EXTRACTED ENTRIES:
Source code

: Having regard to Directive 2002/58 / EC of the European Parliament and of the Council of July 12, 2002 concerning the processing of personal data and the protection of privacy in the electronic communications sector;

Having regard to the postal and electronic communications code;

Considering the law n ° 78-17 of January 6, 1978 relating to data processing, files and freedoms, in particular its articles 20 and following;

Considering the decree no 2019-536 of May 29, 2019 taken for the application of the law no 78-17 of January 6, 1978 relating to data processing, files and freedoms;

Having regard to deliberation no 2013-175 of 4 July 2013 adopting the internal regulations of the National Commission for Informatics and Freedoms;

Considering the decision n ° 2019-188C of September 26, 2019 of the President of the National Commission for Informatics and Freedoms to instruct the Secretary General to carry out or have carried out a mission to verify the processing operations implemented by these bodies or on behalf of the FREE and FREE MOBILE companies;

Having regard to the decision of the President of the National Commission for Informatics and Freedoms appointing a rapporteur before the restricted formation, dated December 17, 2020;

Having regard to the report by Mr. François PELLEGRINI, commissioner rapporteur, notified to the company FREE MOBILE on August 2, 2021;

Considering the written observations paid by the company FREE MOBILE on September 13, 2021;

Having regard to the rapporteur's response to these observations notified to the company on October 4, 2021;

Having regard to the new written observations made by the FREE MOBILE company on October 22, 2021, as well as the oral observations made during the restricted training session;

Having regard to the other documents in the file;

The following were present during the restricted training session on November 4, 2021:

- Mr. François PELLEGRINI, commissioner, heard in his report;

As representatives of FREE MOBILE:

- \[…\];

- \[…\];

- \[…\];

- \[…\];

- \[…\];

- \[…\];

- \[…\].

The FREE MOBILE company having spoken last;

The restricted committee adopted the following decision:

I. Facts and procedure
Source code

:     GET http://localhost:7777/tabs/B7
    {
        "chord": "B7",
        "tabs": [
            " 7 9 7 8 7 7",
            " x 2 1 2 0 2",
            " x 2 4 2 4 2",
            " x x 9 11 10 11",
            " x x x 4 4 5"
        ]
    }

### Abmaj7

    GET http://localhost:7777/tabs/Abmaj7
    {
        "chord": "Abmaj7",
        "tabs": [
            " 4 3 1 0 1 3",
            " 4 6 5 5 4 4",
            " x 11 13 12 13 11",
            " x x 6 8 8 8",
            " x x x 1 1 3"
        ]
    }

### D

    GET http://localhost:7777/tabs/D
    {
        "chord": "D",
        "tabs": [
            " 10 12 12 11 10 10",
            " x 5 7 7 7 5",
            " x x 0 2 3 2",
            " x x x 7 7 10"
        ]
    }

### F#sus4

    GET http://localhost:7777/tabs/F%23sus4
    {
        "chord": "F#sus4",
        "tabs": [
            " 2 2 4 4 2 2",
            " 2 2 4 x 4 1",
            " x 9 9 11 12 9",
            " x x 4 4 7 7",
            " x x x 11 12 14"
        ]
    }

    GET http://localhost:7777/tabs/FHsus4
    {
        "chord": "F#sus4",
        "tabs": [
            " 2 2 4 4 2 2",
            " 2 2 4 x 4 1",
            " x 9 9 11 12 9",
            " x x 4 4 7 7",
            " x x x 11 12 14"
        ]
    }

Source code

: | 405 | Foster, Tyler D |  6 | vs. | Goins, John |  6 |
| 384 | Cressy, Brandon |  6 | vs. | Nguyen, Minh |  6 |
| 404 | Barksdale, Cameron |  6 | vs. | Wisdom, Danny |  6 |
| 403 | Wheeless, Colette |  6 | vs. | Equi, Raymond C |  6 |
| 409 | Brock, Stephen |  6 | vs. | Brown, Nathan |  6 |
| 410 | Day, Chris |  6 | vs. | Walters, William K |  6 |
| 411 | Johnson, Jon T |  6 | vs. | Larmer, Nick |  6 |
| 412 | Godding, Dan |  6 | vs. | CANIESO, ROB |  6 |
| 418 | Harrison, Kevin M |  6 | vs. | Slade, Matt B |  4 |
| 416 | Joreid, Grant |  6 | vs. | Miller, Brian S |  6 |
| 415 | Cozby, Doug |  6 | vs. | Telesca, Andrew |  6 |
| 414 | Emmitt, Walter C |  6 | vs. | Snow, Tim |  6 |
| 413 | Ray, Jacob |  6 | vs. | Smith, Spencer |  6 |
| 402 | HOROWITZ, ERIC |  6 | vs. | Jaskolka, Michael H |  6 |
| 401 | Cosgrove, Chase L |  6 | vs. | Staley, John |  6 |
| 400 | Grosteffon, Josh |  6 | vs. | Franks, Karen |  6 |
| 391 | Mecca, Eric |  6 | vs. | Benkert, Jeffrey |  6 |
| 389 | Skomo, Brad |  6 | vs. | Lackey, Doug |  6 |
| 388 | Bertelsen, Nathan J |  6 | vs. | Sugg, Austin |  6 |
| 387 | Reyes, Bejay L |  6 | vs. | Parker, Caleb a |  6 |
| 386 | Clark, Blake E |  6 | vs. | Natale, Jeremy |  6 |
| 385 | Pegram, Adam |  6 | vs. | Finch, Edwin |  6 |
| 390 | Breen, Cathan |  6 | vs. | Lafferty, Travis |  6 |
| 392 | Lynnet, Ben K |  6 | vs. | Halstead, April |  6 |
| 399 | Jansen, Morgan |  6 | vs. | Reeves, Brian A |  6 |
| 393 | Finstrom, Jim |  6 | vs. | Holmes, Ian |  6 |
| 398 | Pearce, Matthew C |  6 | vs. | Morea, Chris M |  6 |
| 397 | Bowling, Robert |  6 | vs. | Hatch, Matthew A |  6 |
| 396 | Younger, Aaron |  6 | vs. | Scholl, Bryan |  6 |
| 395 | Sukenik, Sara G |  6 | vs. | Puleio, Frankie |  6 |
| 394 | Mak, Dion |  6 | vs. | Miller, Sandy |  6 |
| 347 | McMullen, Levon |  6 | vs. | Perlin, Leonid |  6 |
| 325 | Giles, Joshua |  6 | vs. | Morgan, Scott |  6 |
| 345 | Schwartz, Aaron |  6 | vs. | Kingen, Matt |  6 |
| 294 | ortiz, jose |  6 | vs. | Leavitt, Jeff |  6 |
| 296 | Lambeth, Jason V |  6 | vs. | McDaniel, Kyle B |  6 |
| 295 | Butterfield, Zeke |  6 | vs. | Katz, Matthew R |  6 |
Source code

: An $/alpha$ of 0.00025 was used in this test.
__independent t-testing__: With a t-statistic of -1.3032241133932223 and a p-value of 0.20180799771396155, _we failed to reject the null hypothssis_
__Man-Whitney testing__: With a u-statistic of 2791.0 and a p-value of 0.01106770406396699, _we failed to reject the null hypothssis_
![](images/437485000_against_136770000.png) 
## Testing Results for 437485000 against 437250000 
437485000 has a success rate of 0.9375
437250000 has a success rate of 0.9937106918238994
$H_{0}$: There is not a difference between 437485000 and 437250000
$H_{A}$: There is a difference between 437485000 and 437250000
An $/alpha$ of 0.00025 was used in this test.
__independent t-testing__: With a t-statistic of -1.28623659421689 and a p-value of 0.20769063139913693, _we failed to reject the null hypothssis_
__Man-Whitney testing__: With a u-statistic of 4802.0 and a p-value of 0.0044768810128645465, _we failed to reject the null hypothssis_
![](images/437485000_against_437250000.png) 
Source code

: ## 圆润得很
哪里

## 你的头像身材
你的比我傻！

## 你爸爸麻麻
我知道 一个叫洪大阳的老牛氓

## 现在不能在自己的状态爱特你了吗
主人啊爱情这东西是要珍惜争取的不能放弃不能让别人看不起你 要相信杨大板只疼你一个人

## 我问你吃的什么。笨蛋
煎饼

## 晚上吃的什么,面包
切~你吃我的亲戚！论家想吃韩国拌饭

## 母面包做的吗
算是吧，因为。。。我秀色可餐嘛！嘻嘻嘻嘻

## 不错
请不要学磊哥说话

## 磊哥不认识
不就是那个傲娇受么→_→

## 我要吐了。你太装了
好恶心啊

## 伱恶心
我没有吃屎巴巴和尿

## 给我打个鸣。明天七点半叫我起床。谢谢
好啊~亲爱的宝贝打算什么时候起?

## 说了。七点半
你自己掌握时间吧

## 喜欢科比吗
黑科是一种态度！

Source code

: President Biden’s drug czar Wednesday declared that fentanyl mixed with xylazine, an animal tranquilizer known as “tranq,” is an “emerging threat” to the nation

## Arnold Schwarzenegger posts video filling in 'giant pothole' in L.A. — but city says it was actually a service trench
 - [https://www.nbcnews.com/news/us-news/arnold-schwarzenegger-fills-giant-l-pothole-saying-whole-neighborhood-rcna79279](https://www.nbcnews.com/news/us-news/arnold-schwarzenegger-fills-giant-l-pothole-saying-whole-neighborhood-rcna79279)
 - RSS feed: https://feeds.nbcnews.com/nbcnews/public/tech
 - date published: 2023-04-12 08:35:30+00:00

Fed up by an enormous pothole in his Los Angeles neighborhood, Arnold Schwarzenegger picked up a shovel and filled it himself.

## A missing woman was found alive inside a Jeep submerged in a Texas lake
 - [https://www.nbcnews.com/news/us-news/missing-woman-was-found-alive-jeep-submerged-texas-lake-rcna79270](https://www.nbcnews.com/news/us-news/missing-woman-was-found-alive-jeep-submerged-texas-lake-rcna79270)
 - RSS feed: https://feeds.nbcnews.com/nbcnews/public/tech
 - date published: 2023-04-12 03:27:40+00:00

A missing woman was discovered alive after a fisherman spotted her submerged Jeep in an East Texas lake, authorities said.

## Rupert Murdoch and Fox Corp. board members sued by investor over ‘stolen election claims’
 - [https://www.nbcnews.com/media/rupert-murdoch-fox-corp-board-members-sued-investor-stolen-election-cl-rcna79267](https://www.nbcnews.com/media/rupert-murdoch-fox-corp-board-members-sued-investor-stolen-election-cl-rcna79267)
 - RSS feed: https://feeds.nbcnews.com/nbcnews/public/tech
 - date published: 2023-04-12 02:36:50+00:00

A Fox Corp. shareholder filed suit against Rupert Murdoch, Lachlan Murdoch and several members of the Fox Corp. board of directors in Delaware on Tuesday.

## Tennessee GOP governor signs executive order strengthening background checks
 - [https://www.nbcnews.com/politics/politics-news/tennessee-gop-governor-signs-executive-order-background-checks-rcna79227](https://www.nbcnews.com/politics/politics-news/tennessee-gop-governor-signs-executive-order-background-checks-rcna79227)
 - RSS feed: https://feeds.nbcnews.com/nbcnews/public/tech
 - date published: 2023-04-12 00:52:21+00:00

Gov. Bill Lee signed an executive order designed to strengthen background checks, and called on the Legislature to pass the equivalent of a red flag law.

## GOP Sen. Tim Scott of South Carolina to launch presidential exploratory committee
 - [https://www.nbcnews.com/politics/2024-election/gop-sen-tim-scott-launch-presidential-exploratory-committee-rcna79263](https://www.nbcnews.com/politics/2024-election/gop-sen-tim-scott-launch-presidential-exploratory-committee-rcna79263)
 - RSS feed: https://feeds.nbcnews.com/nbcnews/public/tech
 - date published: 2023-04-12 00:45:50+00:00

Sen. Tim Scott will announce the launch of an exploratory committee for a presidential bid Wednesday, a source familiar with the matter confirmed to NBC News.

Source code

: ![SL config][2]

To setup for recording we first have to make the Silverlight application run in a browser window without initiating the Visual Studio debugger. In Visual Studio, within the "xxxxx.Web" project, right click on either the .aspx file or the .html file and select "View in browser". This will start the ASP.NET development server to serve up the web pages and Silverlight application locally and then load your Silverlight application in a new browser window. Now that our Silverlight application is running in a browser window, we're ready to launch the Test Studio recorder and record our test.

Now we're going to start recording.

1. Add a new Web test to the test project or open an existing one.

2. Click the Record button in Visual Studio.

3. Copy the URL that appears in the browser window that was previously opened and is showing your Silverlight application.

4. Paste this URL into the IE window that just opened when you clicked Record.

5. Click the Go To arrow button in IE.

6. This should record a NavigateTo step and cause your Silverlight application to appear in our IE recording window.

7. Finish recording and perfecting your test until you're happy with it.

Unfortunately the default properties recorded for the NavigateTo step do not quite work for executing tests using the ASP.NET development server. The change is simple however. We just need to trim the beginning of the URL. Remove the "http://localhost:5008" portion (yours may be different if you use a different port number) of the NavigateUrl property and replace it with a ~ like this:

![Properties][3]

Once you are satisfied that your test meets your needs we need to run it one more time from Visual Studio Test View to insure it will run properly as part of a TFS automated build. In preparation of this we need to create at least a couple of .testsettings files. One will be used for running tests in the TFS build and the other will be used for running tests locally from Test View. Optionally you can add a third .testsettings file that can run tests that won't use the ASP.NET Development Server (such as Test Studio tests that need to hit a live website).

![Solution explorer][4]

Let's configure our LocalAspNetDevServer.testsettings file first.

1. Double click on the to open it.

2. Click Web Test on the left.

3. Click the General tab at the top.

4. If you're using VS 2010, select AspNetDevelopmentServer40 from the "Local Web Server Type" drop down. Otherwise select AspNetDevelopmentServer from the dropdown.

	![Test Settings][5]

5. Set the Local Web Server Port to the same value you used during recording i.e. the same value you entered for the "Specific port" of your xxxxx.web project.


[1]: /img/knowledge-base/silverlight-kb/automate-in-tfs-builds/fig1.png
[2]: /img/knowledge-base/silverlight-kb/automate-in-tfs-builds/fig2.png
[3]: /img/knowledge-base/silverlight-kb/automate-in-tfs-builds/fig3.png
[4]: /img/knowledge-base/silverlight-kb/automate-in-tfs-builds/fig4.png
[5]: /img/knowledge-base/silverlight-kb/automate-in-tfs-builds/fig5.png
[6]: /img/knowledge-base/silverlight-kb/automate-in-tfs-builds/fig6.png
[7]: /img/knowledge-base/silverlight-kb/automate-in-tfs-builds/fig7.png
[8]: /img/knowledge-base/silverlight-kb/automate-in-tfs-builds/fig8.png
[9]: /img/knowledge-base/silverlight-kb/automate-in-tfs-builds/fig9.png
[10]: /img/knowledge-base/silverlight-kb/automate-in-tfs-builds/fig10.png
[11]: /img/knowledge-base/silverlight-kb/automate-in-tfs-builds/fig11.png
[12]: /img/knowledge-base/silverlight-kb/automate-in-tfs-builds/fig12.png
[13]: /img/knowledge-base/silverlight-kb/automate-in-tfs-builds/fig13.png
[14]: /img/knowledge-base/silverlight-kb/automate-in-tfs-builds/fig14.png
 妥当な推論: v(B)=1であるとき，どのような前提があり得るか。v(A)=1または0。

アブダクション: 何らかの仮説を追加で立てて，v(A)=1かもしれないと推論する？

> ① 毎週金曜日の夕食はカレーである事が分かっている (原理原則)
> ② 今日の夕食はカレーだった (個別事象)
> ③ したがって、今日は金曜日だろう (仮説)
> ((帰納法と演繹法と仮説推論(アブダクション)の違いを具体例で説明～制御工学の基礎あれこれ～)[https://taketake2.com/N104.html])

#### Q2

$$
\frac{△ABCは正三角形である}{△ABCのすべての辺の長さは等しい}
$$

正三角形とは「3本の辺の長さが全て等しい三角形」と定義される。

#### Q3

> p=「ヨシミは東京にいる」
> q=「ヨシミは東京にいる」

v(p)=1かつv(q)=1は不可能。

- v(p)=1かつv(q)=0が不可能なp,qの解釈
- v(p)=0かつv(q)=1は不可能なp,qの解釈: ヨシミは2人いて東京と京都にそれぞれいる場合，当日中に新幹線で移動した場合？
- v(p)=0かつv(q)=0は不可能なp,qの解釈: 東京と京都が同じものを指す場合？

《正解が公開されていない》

EXERCISE DETAILS: Count the lines of the listing above in which the word "Aaron" appears; state only the count.

PROBLEM SOLUTION: 2